During a two day media launch that began at the Melbourne “Mercedes me” facility in Collins Street (try it for yourself sometime, it’s not just for Merc owners – all car lovers will enjoy it) we drove for almost 40 kilometres in a long and winding road through the CBD and suburbs, haunted by seemingly endless traffic lights.

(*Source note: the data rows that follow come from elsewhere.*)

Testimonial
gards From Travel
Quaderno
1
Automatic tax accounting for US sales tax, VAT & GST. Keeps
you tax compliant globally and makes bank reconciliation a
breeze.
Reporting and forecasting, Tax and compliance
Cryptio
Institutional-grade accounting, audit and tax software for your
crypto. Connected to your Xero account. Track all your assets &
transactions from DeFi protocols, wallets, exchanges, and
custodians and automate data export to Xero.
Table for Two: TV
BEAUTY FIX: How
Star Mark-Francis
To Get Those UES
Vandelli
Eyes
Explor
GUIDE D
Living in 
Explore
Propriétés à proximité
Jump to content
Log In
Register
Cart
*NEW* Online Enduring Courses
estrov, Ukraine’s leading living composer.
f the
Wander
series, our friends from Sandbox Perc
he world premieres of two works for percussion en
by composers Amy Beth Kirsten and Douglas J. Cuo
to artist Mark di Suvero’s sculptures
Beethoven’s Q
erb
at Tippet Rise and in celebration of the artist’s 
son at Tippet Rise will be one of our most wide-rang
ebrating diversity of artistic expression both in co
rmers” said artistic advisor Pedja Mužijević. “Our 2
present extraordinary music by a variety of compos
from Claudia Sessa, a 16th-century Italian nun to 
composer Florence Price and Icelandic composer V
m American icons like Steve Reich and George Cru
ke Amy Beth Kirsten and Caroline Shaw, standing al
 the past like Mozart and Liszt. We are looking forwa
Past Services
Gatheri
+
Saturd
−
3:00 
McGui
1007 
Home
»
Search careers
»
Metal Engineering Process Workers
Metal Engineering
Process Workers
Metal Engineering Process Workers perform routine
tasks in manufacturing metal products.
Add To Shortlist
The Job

Driving doesn’t get much more realistic than that. Stop-start running is what electric cars actually love because they are travelling at relatively slow speeds and every time you slow down and/or put the brakes on electricity is added to the battery. (It also greatly increases brake pad life.)

The Merc EQC is a decent sized vehicle but has an excellent turning circle as there’s no combustion engine taking up space between the front wheels. This makes it a cinch around the tightest of roundabouts.

Acceleration is instantaneous, our favourite feature of any vehicle running purely on electricity.

We had started with the computer saying we had 318 km till empty. Less than you might expect, but very slow speed driving in tight underground carparks does chew up any type of fuel. After that initial 40km near the city the range the distance to empty was indicated at 293 km.

At long last we were onto the open road, heading by a circuitous country drive to Torquay beside the Bass Straight. There were plenty of hills, again you use extra electricity going up and get some of it back on the way down.

Bends were taken with a minimum of fuss, partly because of the low century of gravity due to the 600 kilograms of batteries under flow. Steering feel is a good on the EQC as on any other SUV Merc we tested.

Again, the huge spread of torque made life simple and pleasant.

When we finally arrive at the RACV Resort at Torquay we had covered 165km and the computer was showing 214km range remaining.

The Mercedes-Benz EQC 400 4MATIC is priced at $137,900 plus on-road charges. It will be on sale and available to view in Mercedes EQ showrooms from December 9th. Deliveries will begin from early 2020.

Would I buy a Mercedes EQC with my own money? Not unless I was wealthy and loved to be an early adopter. Neither is the case.

I’ve driven many electric cars over the last 10 years and improvements are being made at an exceptional rate. I fear that if I bought one today, it would be hopelessly out of date in five years time when I moved to my next car. Perhaps to the extent that the son of the EQC I’ve just tested would cost less, have a range of 650km and be able to take an 80 per cent charge in 20 minutes.

About Ewan Kennedy

Ewan Kennedy, a long-time car enthusiast, was Technical Research Librarian with the NRMA from 1970 until 1985. He worked part-time as a freelance motoring journalist from 1977 until 1985, when he took a full-time position as Technical Editor with Modern Motor magazine. Late in 1987 he left to set up a full-time business as a freelance motoring journalist. Ewan is an associate member of the Society of Automotive Engineers - International. An economy driving expert, he set the Guinness World Record for the greatest distance travelled in a standard road vehicle on a single fuel fill. He lists his hobbies as stage acting, travelling, boating and reading.